===== SOURCE DATA =====
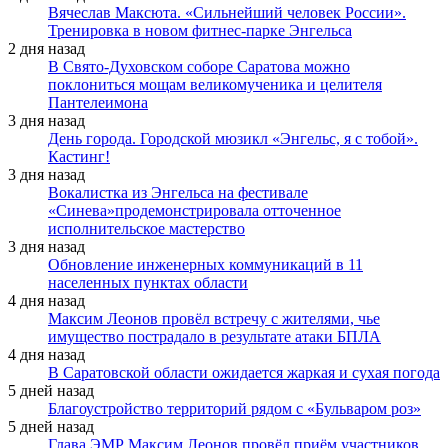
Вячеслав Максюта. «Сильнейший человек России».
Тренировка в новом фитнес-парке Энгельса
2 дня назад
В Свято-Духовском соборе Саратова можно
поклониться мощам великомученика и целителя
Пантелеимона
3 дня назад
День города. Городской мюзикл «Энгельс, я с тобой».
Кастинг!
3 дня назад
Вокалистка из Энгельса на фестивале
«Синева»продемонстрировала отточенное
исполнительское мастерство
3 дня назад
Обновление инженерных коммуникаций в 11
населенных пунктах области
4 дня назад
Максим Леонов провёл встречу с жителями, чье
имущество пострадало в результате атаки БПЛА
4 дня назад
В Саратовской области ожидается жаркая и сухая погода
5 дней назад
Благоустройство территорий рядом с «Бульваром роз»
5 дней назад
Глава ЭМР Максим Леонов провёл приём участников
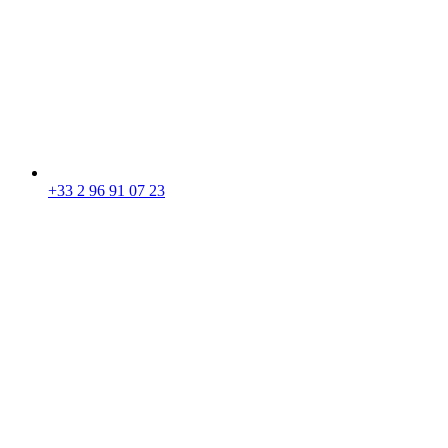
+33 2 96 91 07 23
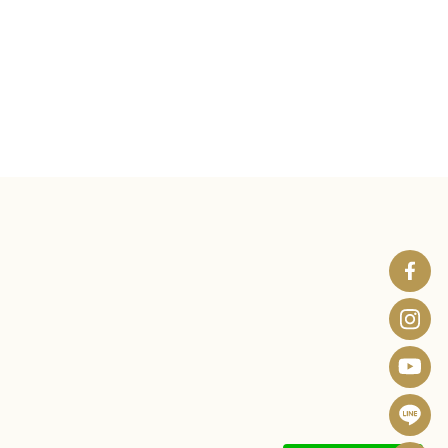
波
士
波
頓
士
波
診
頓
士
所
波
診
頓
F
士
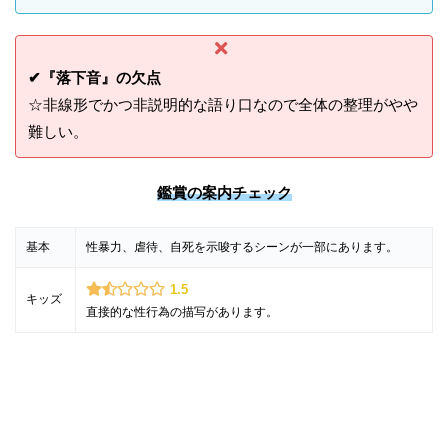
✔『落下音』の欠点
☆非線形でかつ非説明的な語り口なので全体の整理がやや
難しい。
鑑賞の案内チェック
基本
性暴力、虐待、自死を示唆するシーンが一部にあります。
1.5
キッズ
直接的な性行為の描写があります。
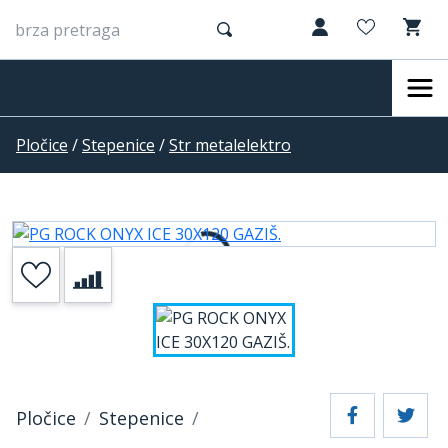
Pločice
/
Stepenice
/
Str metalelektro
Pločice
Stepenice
=====
PROBLEM DETAILS:
Output the listing word for word. Drop the pictures.

RESPONSE BOX:
Вячеслав Максюта. «Сильнейший человек России».
Тренировка в новом фитнес-парке Энгельса
2 дня назад
В Свято-Духовском соборе Саратова можно
поклониться мощам великомученика и целителя
Пантелеимона
3 дня назад
День города. Городской мюзикл «Энгельс, я с тобой».
Кастинг!
3 дня назад
Вокалистка из Энгельса на фестивале
«Синева»продемонстрировала отточенное
исполнительское мастерство
3 дня назад
Обновление инженерных коммуникаций в 11
населенных пунктах области
4 дня назад
Максим Леонов провёл встречу с жителями, чье
имущество пострадало в результате атаки БПЛА
4 дня назад
В Саратовской области ожидается жаркая и сухая погода
5 дней назад
Благоустройство территорий рядом с «Бульваром роз»
5 дней назад
Глава ЭМР Максим Леонов провёл приём участников
+33 2 96 91 07 23
波
士
波
頓
士
波
診
頓
士
所
波
診
頓
F
士
✔『落下音』の欠点
☆非線形でかつ非説明的な語り口なので全体の整理がやや
難しい。
鑑賞の案内チェック
基本
性暴力、虐待、自死を示唆するシーンが一部にあります。
1.5
キッズ
直接的な性行為の描写があります。
Pločice
/
Stepenice
/
Str metalelektro
Pločice
Stepenice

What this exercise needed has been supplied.